Court papers in the Cohen case say Pecker ‘offered to help deal with negative stories about (Trump’s) relationships with women by, among other things, assisting the campaign in identifying such stories so they could be purchased and their publication avoided.’
The Journal reported Pecker shared with prosecutors details about payments that Cohen says Trump directed in the weeks and months before the election to buy the silence of McDougal and another woman alleging an affair, porn star Stormy Daniels. Daniels was paid $130,000, and McDougal was paid $150,000…
…In July, Cohen released an audio tape in which he and Trump discussed plans to buy McDougal’s story from the Enquirer. Such a purchase was necessary, they suggested, to prevent Trump from having to permanently rely on a tight relationship with the tabloid.

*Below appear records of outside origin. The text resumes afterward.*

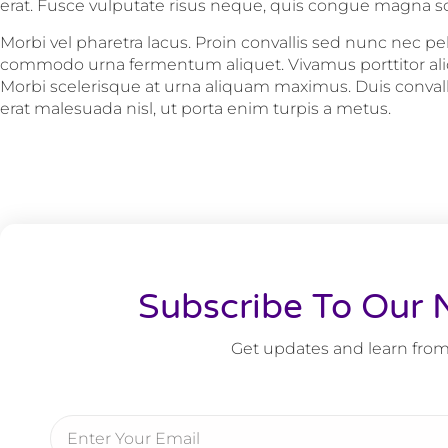
erat. Fusce vulputate risus neque, quis congue magna sol
Morbi vel pharetra lacus. Proin convallis sed nunc nec p
commodo urna fermentum aliquet. Vivamus porttitor aliqu
Morbi scelerisque at urna aliquam maximus. Duis convallis
erat malesuada nisl, ut porta enim turpis a metus.
Subscribe To Our 
Get updates and learn from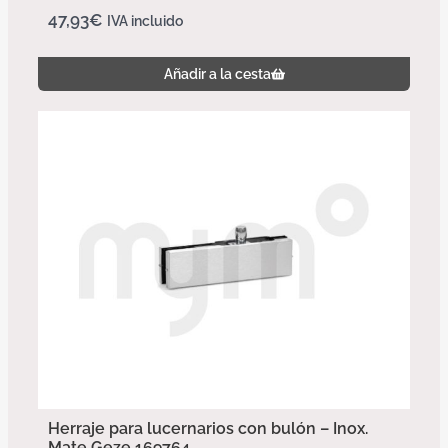
47,93
€
IVA incluido
Añadir a la cesta
Herraje para lucernarios con bulón – Inox.
Mate Geze 169764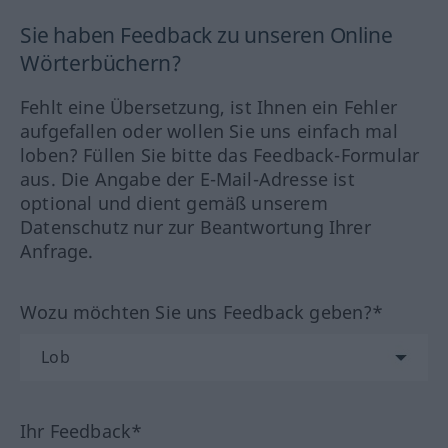
Sie haben Feedback zu unseren Online
Wörterbüchern?
Fehlt eine Übersetzung, ist Ihnen ein Fehler
aufgefallen oder wollen Sie uns einfach mal
loben? Füllen Sie bitte das Feedback-Formular
aus. Die Angabe der E-Mail-Adresse ist
optional und dient gemäß unserem
Datenschutz nur zur Beantwortung Ihrer
Anfrage.
Wozu möchten Sie uns Feedback geben?*
Ihr Feedback*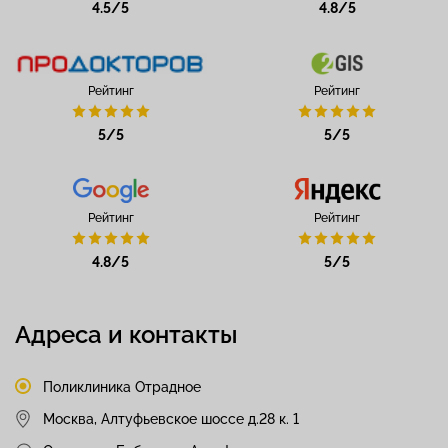
4.5/5
4.8/5
Рейтинг
Рейтинг
5/5
5/5
Рейтинг
Рейтинг
4.8/5
5/5
Адреса и контакты
Поликлиника Отрадное
Москва, Алтуфьевское шоссе д.28 к. 1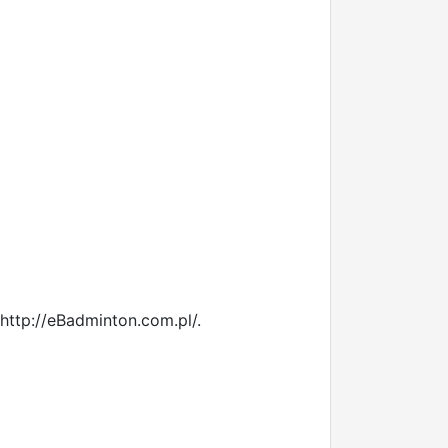
http://eBadminton.com.pl/.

‘You never know where that company — you never know what he’s gonna be —’ Cohen says.
‘David gets hit by a truck,’ Trump says.
‘Correct,’ Cohen replies. ‘So, I’m all over that.’
This last raises hairs. Chills blood. Implicit violence voiced by the man who would be king. Dark turns in our bleak political landscape, an assassination plot, an egomaniacal deep state figure, America’s most turbulent days—both ahead and behind.

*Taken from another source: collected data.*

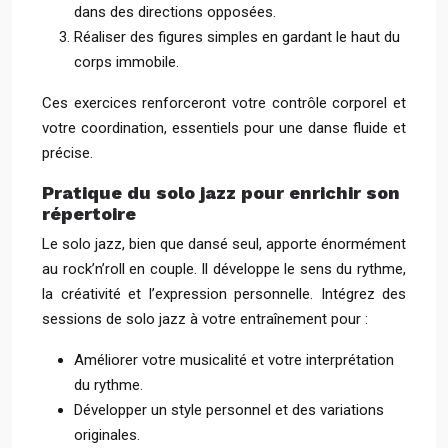
dans des directions opposées.
Réaliser des figures simples en gardant le haut du
corps immobile.
Ces exercices renforceront votre contrôle corporel et
votre coordination, essentiels pour une danse fluide et
précise.
Pratique du solo jazz pour enrichir son
répertoire
Le solo jazz, bien que dansé seul, apporte énormément
au rock’n’roll en couple. Il développe le sens du rythme,
la créativité et l’expression personnelle. Intégrez des
sessions de solo jazz à votre entraînement pour :
Améliorer votre musicalité et votre interprétation
du rythme.
Développer un style personnel et des variations
originales.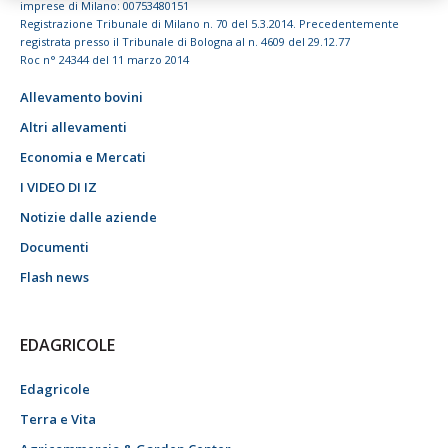
imprese di Milano: 00753480151
Registrazione Tribunale di Milano n. 70 del 5.3.2014. Precedentemente
registrata presso il Tribunale di Bologna al n. 4609 del 29.12.77
Roc n° 24344 del 11 marzo 2014
Allevamento bovini
Altri allevamenti
Economia e Mercati
I VIDEO DI IZ
Notizie dalle aziende
Documenti
Flash news
EDAGRICOLE
Edagricole
Terra e Vita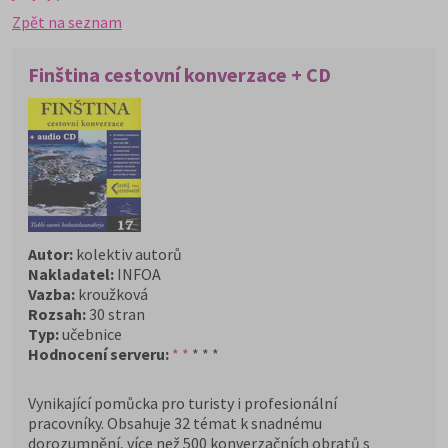
Zpět na seznam
Finština cestovní konverzace + CD
Autor:
kolektiv autorů
Nakladatel:
INFOA
Vazba:
kroužková
Rozsah:
30 stran
Typ:
učebnice
Hodnocení serveru:
* *
* * *
Vynikající pomůcka pro turisty i profesionální
pracovníky. Obsahuje 32 témat k snadnému
dorozumnění, více než 500 konverzačních obratů s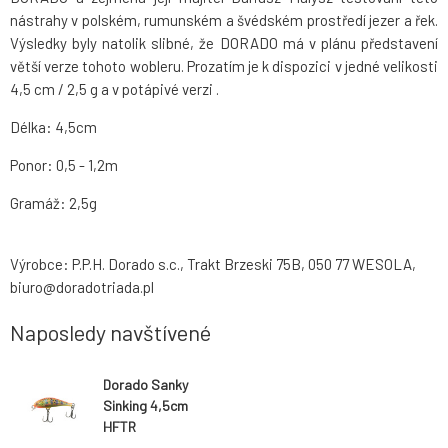
nástrahy v polském, rumunském a švédském prostředí jezer a řek.
Výsledky byly natolik slibné, že DORADO má v plánu představení
větší verze tohoto wobleru. Prozatím je k dispozici v jedné velikosti
4,5 cm / 2,5 g a v potápivé verzi .
Délka: 4,5cm
Ponor: 0,5 - 1,2m
Gramáž: 2,5g
Výrobce: P.P.H. Dorado s.c., Trakt Brzeski 75B, 050 77 WESOLA,
biuro@doradotriada.pl
Naposledy navštívené
Dorado Sanky
Sinking 4,5cm
HFTR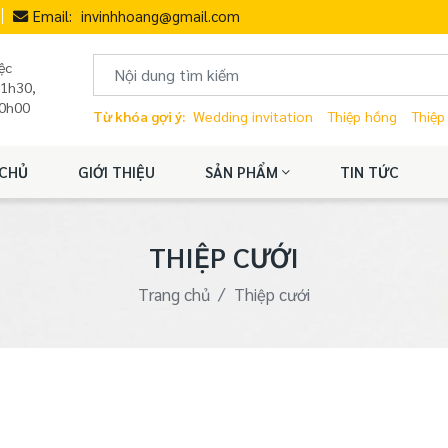
Email:
invinhhoang@gmail.com
ệc
11h30,
20h00
Từ khóa gợi ý:
Wedding invitation
Thiệp hồng
Thiệp
CHỦ
GIỚI THIỆU
SẢN PHẨM
TIN TỨC
THIỆP CƯỚI
Trang chủ
Thiệp cưới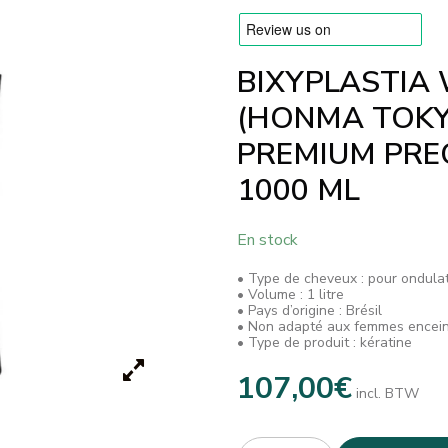
BIXYPLASTIA
(HONMA TOKY
PREMIUM PREC
1000 ML
En stock
• Type de cheveux : pour ondula
• Volume : 1 litre
• Pays d’origine : Brésil
• Non adapté aux femmes encei
• Type de produit : kératine
107,00
€
incl. BTW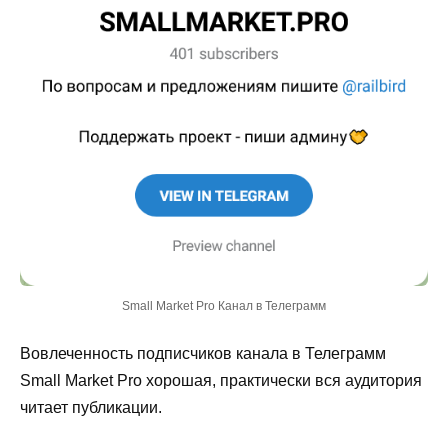
Small Market Pro Канал в Телеграмм
Вовлеченность подписчиков канала в Телеграмм
Small Market Pro хорошая, практически вся аудитория
читает публикации.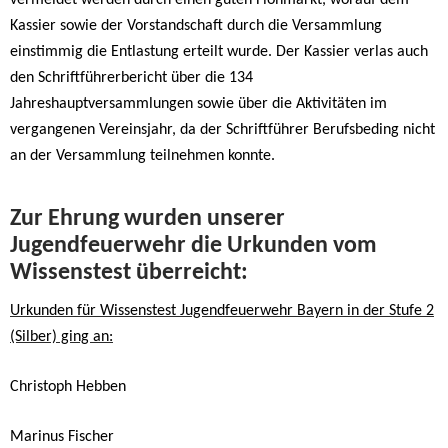
Kassier sowie der Vorstandschaft durch die Versammlung
einstimmig die Entlastung erteilt wurde. Der Kassier verlas auch
den Schriftführerbericht über die 134
Jahreshauptversammlungen sowie über die Aktivitäten im
vergangenen Vereinsjahr, da der Schriftführer Berufsbeding nicht
an der Versammlung teilnehmen konnte.
Zur Ehrung wurden unserer
Jugendfeuerwehr die Urkunden vom
Wissenstest überreicht:
Urkunden für Wissenstest Jugendfeuerwehr Bayern in der Stufe 2
(Silber) ging an:
Christoph Hebben
Marinus Fischer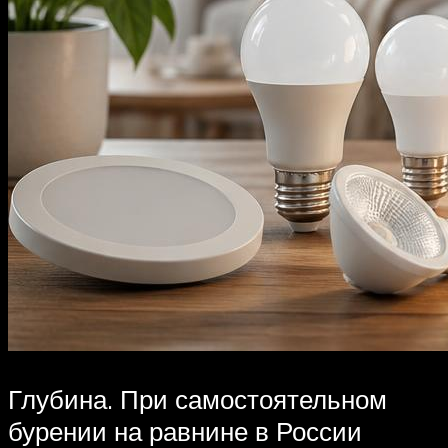
Глубина. При самостоятельном
бурении на равнине в России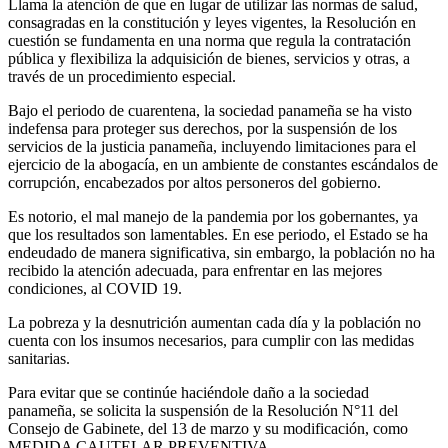
Llama la atención de que en lugar de utilizar las normas de salud,
consagradas en la constitución y leyes vigentes, la Resolución en
cuestión se fundamenta en una norma que regula la contratación
pública y flexibiliza la adquisición de bienes, servicios y otras, a
través de un procedimiento especial.
Bajo el periodo de cuarentena, la sociedad panameña se ha visto
indefensa para proteger sus derechos, por la suspensión de los
servicios de la justicia panameña, incluyendo limitaciones para el
ejercicio de la abogacía, en un ambiente de constantes escándalos de
corrupción, encabezados por altos personeros del gobierno.
Es notorio, el mal manejo de la pandemia por los gobernantes, ya
que los resultados son lamentables. En ese periodo, el Estado se ha
endeudado de manera significativa, sin embargo, la población no ha
recibido la atención adecuada, para enfrentar en las mejores
condiciones, al COVID 19.
La pobreza y la desnutrición aumentan cada día y la población no
cuenta con los insumos necesarios, para cumplir con las medidas
sanitarias.
Para evitar que se continúe haciéndole daño a la sociedad
panameña, se solicita la suspensión de la Resolución N°11 del
Consejo de Gabinete, del 13 de marzo y su modificación, como
MEDIDA CAUTELAR PREVENTIVA.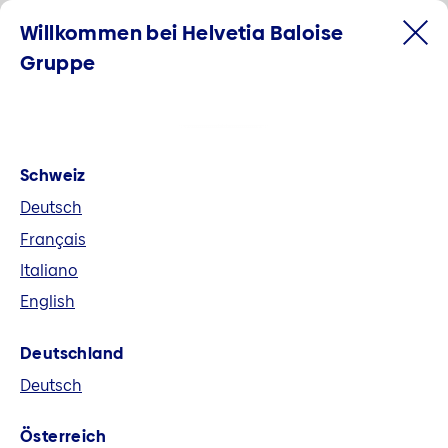
Willkommen bei Helvetia Baloise
Gruppe
Schweiz
Deutsch
Français
Italiano
English
Willkommen bei der Helvetia
Deutschland
Baloise Gruppe
Deutsch
Helvetia Baloise ist der grösste
Österreich
Allbranchenversicherer der Schweiz und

Ellroy’s puppet-master was J. Edgar Hoover, the ultimate influencer and keeper of all sins, a Trump-Pecker cocktail. His hoods are Sam Giancana and Mickey Cohen, a John Gotti slash Michael Cohen barmix. Ellroy gives us flawed yet honor-bound cops and hoods and spiffy lawmen, from Kemper Boyd to Pete Bondurant to Ward Littell, evoking figures from today’s headlines like Peter Strozk, Rod Rosenstein, and Michael Avenatti.
To say nothing of the obvious femmes fatale, parallel universe Playboy bunnies.
Question: is Ellroy’s mafia-slayer Bobby Kennedy up to snuff as Robert Mueller?
Stay tuned, dear reader, and find out. For me the pleasure will be reading it all in newsprint.
Because I like my crime pulpy.
*This essay represents apolitical speculation comparing current events with literary license. It doesn’t necessarily reflect the views or opinions of the author’s employer.